The conference ended with the official European launch of the OAI-ORE standard (called simply “ORE” by most people). So far, the greatest success of ORE is in getting attention from influential people. While there are a few demonstration systems, it is unclear just how useful the standard will be. In some ways, ORE is a dumbed-down version of METS. But the simplicity of the basic standard (assuming there is eventually a simple set of documentation) will appeal to many, and the use of arbitrary graphs rather than hierarchical structure means that ORE can handle a few types of information that are painful to represent in METS. However, note that ORE is an abstract model, while METS is a concrete data format, so it is theoretically possible to represent ORE information in METS format, though this may not be useful.

A few other notables:

  • All three of the major repository systems are coming out with new versions. DSpace 1.5 and EPrints 3.1 are available now, and Fedora 3.0 is in testing. I don’t know how much has changed in EPrints, but the DSpace and Fedora releases both represent major upgrades.
  • A large number of groups are building new systems for managing user accounts, most based on OpenID or Shibboleth.
  • Many are starting to view non-library systems like Flickr and Facebook as part of the repository ecosystem.
  • Quite a few Australian projects are using the Australian METS profile. I need to take a closer look at that.
  • I thought that I was working on a type of project that only a few other people in the world cared about — linking publications and the data used to create them. All of a sudden, everyone I meet is working on this exact problem!
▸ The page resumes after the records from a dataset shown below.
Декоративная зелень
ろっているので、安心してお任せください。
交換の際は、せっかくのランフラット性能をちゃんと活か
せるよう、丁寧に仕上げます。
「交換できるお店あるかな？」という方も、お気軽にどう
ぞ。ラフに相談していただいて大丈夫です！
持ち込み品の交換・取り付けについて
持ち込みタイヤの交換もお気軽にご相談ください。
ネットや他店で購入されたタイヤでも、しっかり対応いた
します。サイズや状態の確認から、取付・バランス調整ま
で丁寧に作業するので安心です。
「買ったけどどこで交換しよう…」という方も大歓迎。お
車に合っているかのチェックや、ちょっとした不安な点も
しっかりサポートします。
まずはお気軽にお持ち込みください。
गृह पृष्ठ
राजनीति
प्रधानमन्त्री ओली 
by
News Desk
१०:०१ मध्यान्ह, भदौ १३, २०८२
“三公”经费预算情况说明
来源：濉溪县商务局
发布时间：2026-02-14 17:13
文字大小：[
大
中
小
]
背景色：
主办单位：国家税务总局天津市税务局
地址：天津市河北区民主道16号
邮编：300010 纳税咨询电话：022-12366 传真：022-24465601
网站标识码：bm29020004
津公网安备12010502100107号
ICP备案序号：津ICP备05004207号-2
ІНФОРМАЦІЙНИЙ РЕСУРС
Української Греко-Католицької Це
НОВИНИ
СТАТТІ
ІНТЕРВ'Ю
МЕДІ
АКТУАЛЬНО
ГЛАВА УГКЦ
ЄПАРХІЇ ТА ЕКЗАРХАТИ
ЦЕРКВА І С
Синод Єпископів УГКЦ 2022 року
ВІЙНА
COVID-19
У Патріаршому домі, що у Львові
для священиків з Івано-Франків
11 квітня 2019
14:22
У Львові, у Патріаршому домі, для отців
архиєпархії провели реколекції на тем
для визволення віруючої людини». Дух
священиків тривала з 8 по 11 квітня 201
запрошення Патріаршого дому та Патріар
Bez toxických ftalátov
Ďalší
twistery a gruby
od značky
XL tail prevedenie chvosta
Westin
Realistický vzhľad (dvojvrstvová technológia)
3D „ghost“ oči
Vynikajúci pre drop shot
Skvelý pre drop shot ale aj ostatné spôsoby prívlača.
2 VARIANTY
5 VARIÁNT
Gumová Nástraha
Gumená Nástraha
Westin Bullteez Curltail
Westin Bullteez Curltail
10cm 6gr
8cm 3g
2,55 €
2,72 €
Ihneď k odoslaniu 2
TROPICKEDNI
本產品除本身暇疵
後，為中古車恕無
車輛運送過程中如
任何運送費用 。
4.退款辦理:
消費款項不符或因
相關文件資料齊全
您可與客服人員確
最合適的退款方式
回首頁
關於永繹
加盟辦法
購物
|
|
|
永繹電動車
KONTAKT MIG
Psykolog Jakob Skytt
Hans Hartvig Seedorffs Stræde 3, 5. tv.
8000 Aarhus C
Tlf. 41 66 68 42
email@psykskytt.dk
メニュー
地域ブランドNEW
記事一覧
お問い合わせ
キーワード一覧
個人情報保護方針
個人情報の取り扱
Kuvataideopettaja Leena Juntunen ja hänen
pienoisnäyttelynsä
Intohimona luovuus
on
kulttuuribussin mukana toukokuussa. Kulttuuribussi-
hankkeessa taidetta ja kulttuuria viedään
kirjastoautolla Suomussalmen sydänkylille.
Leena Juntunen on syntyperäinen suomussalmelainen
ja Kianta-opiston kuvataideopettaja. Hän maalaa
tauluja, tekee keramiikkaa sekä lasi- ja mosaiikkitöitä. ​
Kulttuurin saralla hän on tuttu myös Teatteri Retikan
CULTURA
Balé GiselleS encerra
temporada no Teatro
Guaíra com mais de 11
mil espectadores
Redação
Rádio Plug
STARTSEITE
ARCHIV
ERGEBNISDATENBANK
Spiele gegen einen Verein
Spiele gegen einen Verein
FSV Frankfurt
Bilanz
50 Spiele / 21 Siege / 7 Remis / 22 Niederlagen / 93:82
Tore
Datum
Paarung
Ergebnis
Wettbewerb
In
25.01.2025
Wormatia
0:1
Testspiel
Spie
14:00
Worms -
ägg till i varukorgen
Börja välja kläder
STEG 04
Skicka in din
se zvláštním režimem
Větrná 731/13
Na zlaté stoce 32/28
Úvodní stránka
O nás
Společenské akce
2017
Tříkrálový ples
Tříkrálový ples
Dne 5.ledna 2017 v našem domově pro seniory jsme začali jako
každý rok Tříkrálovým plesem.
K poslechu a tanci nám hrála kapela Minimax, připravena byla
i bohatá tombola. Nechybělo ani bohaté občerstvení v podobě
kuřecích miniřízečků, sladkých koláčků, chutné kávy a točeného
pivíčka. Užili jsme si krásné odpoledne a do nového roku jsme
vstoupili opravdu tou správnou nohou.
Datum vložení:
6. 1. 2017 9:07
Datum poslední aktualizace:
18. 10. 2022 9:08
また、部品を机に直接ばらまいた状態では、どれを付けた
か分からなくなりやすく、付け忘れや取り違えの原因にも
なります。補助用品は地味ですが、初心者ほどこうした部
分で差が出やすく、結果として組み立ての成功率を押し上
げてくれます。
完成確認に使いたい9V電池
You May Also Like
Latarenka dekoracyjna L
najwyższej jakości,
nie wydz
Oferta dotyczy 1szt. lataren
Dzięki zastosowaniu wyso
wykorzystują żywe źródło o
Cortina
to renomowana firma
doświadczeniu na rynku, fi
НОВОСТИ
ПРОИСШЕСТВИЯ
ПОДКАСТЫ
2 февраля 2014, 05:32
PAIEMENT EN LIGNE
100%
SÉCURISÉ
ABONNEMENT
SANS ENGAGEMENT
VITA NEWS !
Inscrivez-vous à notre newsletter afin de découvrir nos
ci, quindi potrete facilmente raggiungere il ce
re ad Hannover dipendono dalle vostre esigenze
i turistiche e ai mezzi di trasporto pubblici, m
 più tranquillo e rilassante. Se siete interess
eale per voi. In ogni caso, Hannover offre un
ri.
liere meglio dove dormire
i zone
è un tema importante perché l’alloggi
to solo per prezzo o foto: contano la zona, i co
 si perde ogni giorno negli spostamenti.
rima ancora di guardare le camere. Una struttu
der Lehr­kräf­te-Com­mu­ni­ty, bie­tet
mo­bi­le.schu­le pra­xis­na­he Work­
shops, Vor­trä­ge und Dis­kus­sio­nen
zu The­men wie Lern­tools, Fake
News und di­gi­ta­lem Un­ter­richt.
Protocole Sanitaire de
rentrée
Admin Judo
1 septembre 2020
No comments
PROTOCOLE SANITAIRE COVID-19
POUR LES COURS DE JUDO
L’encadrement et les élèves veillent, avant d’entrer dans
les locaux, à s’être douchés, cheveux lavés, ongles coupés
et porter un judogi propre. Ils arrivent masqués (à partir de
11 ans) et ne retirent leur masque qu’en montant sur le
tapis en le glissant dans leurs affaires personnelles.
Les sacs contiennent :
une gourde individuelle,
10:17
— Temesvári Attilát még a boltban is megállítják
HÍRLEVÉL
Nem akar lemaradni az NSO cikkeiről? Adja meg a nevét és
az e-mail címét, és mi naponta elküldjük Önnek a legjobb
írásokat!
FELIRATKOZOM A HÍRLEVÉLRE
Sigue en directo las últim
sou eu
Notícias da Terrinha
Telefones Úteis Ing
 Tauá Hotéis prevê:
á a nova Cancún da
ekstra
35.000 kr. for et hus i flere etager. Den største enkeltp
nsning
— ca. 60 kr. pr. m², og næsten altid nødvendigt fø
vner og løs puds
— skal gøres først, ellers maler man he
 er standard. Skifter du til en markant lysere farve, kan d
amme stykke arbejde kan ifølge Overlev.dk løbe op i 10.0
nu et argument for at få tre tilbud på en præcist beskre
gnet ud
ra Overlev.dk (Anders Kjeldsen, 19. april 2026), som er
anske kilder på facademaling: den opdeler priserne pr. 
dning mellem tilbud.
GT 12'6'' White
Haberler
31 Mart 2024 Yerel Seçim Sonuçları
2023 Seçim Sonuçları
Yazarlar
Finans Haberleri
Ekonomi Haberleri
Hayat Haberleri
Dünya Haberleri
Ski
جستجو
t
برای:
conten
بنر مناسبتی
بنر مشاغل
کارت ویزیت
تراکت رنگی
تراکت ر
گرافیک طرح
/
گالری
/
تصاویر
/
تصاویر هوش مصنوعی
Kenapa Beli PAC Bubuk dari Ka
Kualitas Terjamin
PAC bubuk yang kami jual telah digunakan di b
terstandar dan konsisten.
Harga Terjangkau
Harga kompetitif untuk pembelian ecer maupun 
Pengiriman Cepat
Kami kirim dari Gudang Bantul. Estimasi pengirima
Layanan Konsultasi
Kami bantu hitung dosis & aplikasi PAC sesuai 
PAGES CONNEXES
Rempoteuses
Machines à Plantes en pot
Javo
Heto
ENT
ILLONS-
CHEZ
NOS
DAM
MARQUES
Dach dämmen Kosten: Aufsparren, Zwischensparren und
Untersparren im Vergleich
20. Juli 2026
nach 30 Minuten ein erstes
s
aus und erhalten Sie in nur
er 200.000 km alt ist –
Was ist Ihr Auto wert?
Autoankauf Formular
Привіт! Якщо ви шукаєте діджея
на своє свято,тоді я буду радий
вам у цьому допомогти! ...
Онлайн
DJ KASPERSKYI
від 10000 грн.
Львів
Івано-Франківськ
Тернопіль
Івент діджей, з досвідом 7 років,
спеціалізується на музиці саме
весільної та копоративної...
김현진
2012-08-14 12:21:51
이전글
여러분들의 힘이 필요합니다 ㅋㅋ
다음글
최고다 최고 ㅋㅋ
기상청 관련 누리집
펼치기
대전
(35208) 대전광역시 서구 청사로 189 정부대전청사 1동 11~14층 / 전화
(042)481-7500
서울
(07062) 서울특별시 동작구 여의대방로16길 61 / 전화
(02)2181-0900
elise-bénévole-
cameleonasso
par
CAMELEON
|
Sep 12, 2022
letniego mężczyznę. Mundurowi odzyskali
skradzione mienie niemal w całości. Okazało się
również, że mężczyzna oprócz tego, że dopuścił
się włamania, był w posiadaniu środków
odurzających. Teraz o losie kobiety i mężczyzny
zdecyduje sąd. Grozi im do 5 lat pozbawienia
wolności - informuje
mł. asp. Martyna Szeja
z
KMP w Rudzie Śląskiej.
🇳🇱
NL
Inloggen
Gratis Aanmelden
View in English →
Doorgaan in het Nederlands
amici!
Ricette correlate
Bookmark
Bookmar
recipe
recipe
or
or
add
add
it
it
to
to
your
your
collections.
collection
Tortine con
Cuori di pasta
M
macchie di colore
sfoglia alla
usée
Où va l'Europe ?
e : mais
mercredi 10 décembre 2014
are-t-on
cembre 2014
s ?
One last result of the conference: I made a decision. Due to various events in my life, this blog has been on the back burner for a long time. No more. There are some pressing things that need to be said about repositories in general, and the Fedora vs. DSpace question in particular. During the past year, circumstances caused me to switch from the Fedora world to the DSpace world. Predictably, many of my conversations at the conference revolved around this switch. Now that my mind has started to truly process the problem, it is time to lay out the details. Fedora vs. DSpace. No holds barred. Coming soon.